● PASSAGE
════════════════
Destructive Criticism is Dirt

While not everyone will love what I have written, I’ve learned to separate critiques into constructive and destructive, and can tell the difference.

Vermont dirt, up close. lessons

Vermont dirt, up close.

There are those who go into reading a fan fiction who are biased against a particular series, or character or character pairing, etc. They might dislike a certain plot point (e. g. not everyone likes time travel), or they just might dislike all fan fiction.

Most of what these folks say is not worth reading, or repeating. Fortunately, I haven’t run into too many of these folks in my travels.

As for those who engage in personal attacks, they should be blocked without a second thought. No one needs to be trashed in order to be effectively critiqued. Ever.

Do Your Research

In one of my first-ever fan fictions (There’s Something About Hoshi), I misspelled MACO as MAKO, and a reader corrected me. At the time, I was overly sensitive and felt it was petty. I have since come to realize that of course this person was correct. They were only trying to help me get better.

Pay it Forward by Reading and Reviewing Others’ Work

Sitting back and expecting everyone else to do the heavy lifting of reading and reviewing is pretty selfish. Writers, of course, should take care not to steal from each other, or plagiarize. But the building, nurturing, and sustaining of writer communities means that you, the writer, need to also become the reader, and the critic. Always be a constructive critic.

Practice and Edit

Not writing does not make you a better writer. Only writing, and reading, can make you a better writer. So do both.

Don’t Crowdsource Your Ideas

I see this a lot, where potential writers, terrified that they have a bad idea, ask their peers for a judgment about whether something is a ‘good’ idea.

This is bass-ackwards. Instead, writers should be writing. Their ideas are, likely, perfectly fine. Why do I say this? Because most ideas are fine; it’s their execution that demonstrates quality, or the lack thereof. Consider the following story idea.
════════════════
● COLLECTED MATERIAL

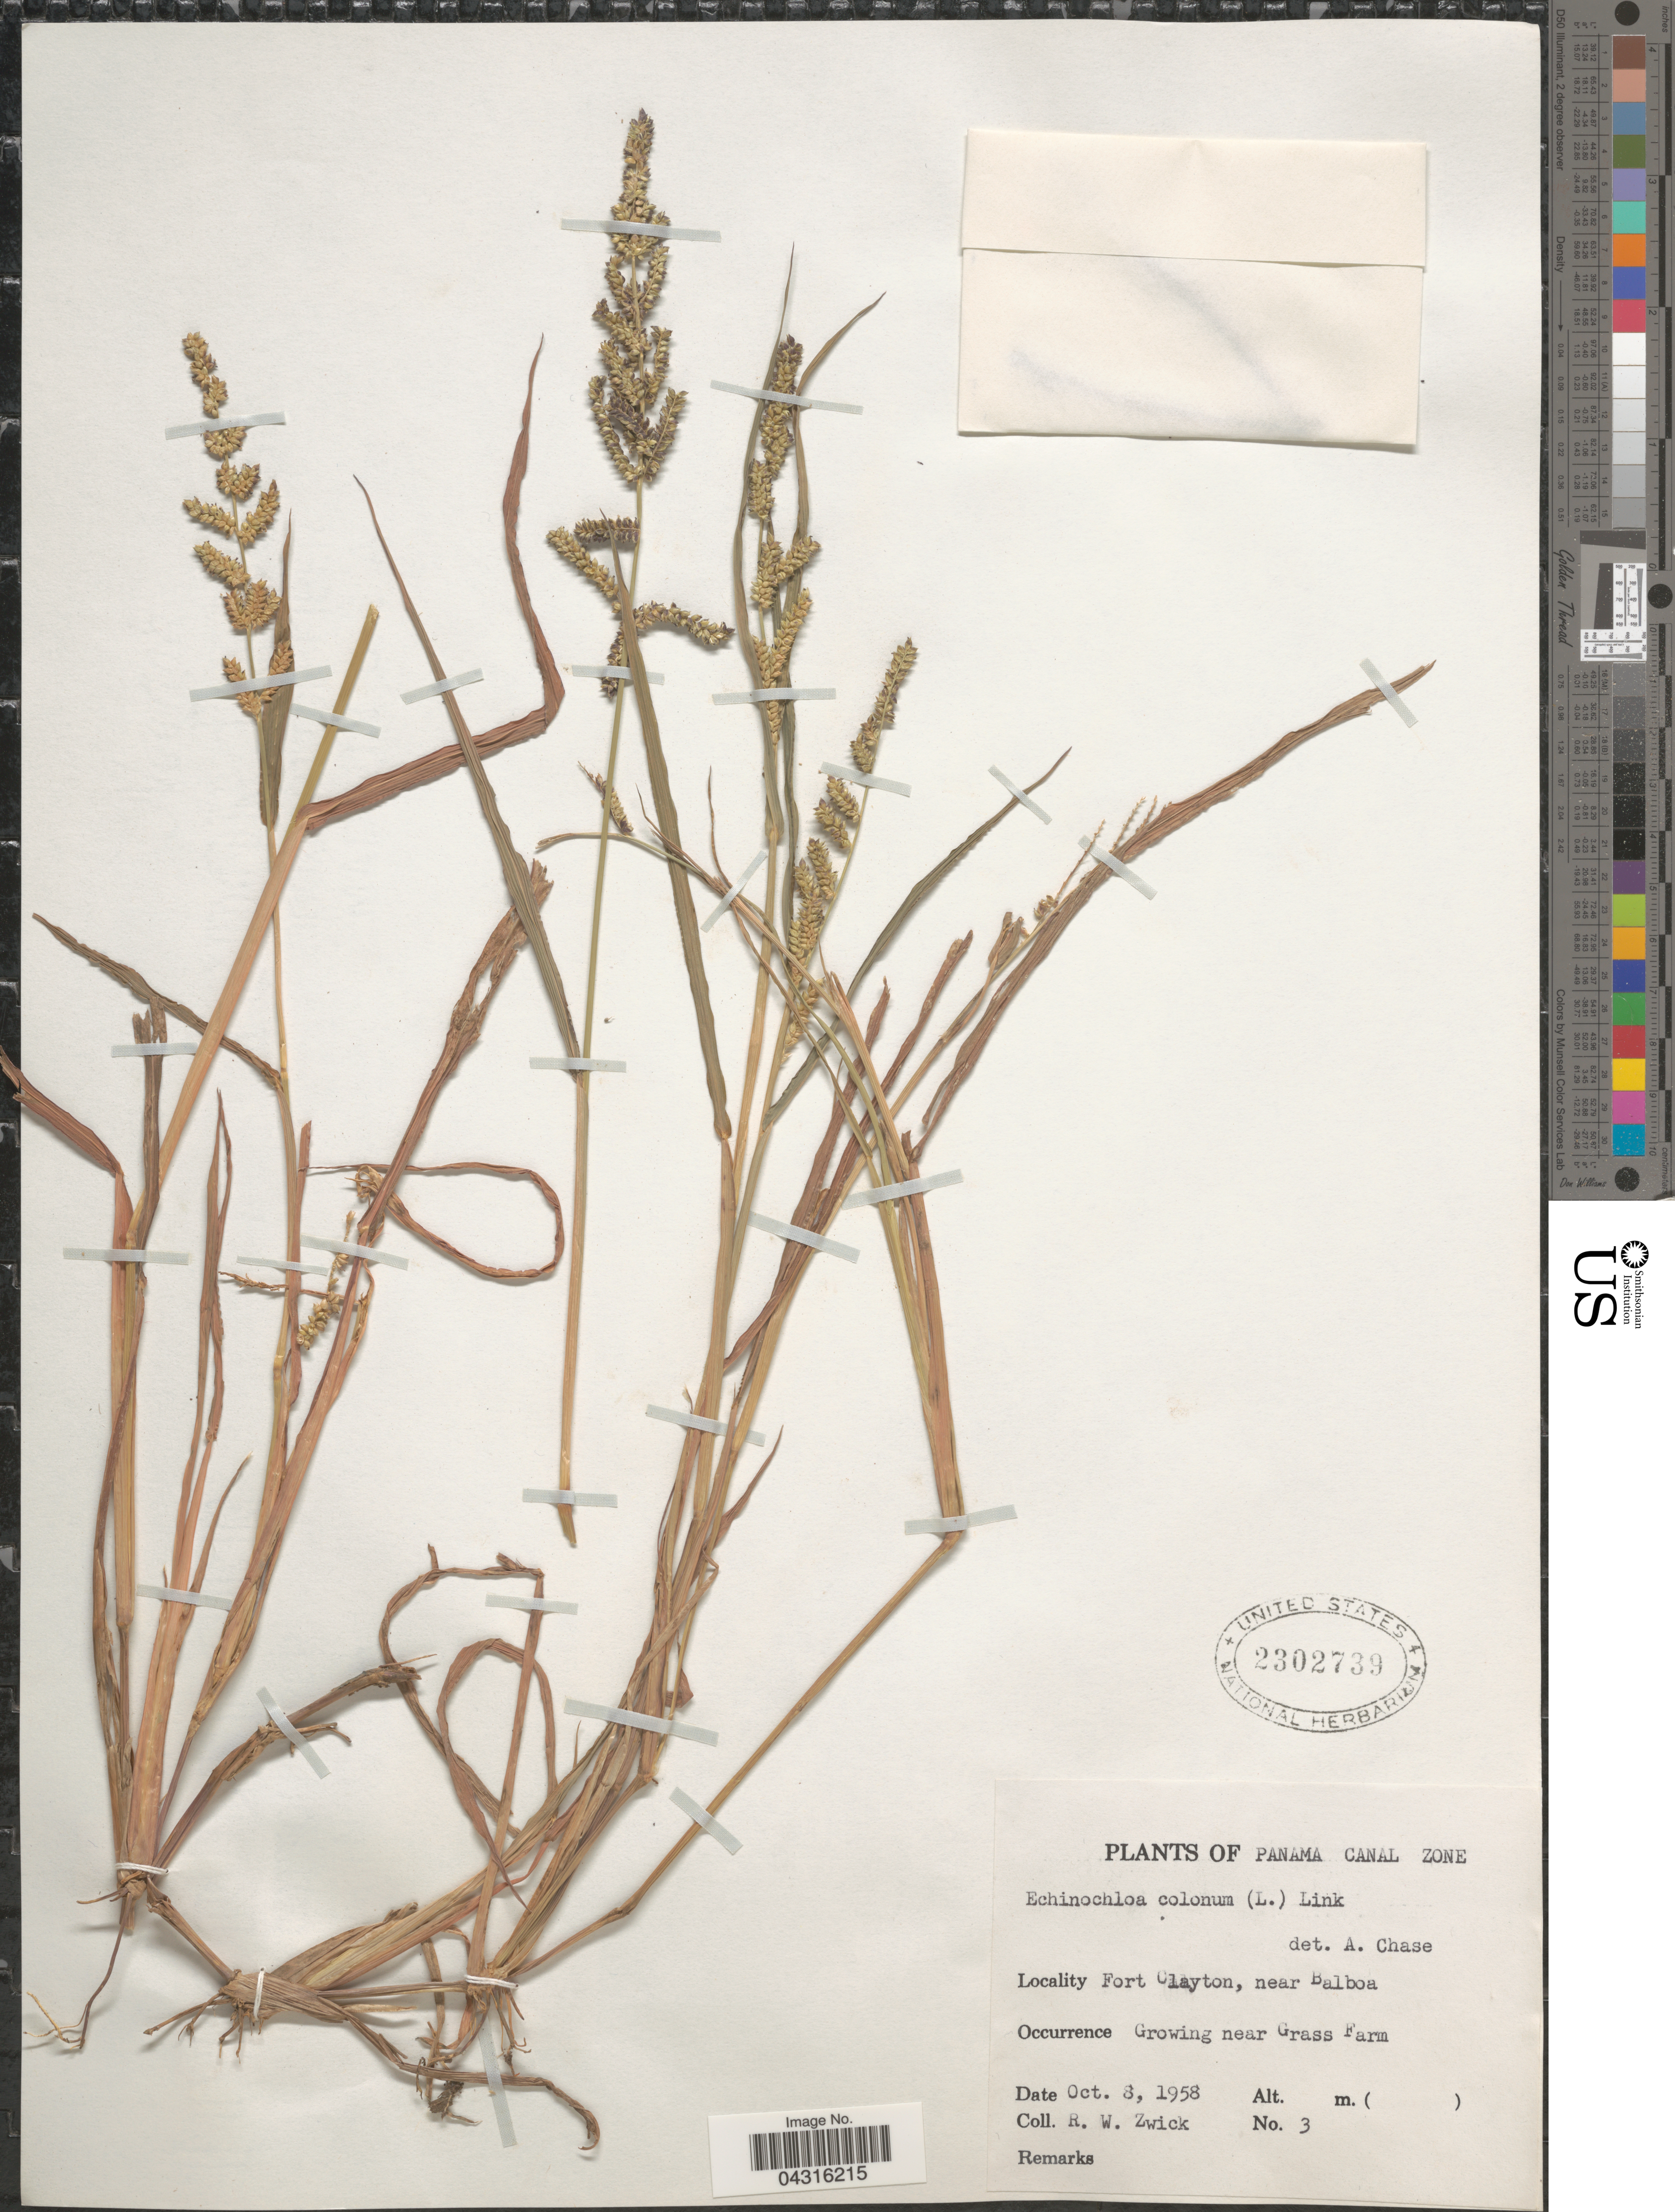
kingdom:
════════════════
● WHAT TO DO
In the piece on criticism, rewrite the stretch that begins with the words containing "As for those" and ends with "effectively critiqued. Ever.", replacing "personal attacks" with "insults". The material comes from a separate source.

● EXERCISE ANSWER
As for those who engage in insults, they should be blocked without a second thought. No one needs to be trashed in order to be effectively critiqued. Ever.